2020-03-26 02:31 AM
As the title says, I'm trying to use a model with integer weights in cube_ai for speed and size performances.
I converted the original keras model to int operations using TFtiny, but when I try to import it, cube_ai throws an error warning me that only float32 operations are allowed. I saw in the user manual and in the generated code that int operations should be supported, isn't this the case? If so, how should I go about converting my model to only integer operations?
2020-03-26 02:57 AM
I suppose that you use TensorFlow Lite converter utility to convert your original model (keras floating model). What is the used configuration? Post-training quantization with representative dataset should be used. For example the simple option OPTIMIZE_FOR_SIZE allows to quantize only the weights to reduce the size of the generated tflite file but at run-time 32-b float opertors are used. This is not supported by X-CUBE-AI, theconversion of the weights to float is done during the code generation.

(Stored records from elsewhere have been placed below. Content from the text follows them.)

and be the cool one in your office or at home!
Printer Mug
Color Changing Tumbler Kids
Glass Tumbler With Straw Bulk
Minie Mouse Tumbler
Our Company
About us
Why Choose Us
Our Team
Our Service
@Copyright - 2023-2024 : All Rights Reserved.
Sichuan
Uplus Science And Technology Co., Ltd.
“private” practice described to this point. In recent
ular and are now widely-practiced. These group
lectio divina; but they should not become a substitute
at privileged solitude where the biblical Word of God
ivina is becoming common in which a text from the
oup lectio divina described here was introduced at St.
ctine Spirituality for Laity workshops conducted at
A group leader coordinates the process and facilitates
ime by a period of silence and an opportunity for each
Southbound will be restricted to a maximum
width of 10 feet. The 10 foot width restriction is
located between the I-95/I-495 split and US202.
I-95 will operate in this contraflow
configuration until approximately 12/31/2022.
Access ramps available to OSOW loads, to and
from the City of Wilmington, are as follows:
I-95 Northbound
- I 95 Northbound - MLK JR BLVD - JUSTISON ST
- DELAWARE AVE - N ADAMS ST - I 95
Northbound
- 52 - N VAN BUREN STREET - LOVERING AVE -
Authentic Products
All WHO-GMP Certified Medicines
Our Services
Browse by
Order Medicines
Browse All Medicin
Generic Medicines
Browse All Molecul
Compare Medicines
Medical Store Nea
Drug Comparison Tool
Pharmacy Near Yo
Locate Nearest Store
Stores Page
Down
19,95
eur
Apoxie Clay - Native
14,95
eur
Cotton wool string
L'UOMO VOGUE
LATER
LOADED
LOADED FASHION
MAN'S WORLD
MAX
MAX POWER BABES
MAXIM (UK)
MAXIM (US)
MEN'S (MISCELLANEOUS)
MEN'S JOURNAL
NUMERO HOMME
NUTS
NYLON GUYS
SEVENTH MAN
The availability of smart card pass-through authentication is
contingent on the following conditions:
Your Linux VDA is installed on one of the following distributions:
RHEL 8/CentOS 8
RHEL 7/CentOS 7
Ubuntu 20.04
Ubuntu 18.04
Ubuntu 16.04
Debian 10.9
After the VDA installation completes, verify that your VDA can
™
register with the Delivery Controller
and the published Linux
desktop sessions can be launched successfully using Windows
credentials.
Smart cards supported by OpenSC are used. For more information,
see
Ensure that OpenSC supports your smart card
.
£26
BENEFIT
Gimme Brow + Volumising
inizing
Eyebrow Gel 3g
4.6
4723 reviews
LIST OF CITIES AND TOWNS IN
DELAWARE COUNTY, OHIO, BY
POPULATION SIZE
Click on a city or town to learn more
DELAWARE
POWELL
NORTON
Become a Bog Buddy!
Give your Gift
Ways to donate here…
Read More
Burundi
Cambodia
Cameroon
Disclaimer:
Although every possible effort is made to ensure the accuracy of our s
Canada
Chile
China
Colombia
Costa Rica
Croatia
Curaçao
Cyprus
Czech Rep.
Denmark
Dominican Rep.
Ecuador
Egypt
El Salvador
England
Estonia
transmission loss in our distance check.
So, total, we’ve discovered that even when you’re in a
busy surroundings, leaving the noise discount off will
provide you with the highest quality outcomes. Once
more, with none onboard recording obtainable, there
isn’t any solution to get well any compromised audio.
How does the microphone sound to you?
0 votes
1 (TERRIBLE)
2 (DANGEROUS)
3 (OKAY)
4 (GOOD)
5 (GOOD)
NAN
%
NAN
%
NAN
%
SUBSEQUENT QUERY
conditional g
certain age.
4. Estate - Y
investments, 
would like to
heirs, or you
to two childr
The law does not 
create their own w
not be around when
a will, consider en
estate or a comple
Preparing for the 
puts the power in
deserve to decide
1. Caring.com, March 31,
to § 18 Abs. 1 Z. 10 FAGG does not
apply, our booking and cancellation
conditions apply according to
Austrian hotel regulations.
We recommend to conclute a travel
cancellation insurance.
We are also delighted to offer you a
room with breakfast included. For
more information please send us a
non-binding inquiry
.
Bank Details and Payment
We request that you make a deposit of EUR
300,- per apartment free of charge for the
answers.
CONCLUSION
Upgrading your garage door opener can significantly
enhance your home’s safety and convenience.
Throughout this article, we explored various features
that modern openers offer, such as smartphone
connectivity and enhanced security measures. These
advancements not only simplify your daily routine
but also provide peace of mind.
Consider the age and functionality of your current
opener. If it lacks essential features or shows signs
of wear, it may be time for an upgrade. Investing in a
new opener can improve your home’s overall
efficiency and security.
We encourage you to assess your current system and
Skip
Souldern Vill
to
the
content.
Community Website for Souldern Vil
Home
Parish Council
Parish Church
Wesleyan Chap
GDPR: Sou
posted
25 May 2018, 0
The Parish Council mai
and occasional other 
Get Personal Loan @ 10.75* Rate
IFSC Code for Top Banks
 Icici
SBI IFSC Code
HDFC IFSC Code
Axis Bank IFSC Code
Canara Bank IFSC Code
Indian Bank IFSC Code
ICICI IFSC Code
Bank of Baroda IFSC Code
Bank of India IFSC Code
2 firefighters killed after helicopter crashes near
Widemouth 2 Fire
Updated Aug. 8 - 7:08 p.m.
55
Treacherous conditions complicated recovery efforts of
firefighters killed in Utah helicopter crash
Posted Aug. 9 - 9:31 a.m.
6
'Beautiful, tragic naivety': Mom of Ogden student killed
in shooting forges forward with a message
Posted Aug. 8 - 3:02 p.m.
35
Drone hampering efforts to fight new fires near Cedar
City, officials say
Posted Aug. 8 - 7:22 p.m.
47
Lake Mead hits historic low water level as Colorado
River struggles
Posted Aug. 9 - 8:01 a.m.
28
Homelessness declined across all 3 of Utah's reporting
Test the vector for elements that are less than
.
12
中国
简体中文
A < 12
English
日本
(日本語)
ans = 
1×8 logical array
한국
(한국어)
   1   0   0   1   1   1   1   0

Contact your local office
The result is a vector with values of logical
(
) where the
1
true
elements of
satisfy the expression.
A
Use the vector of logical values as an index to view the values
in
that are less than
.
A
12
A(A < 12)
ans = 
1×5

Else in the pack, you can find more information : C:\Users\<user_name>\STM32Cube\Repository\Packs\STMicroelectronics\X-CUBE-AI\5.0.0\Documation\index.html.
In particular the "quantize command" from the Command Line article.
Typical snippet Python code to convert a Keras model (refer toTensorFlow Lite converter documentation, some parameters can change according the TF version).
converter = tf.lite.TFLiteConverter.from_keras_model_file(<keras_model_path>)
converter.representative_dataset = representative_dataset_gen
converter.target_ops = [tf.lite.OpsSet.TFLITE_BUILTINS_INT8]
converter.inference_input_type = tf.int8
converter.inference_output_type = tf.int8
quant_model = converter.convert()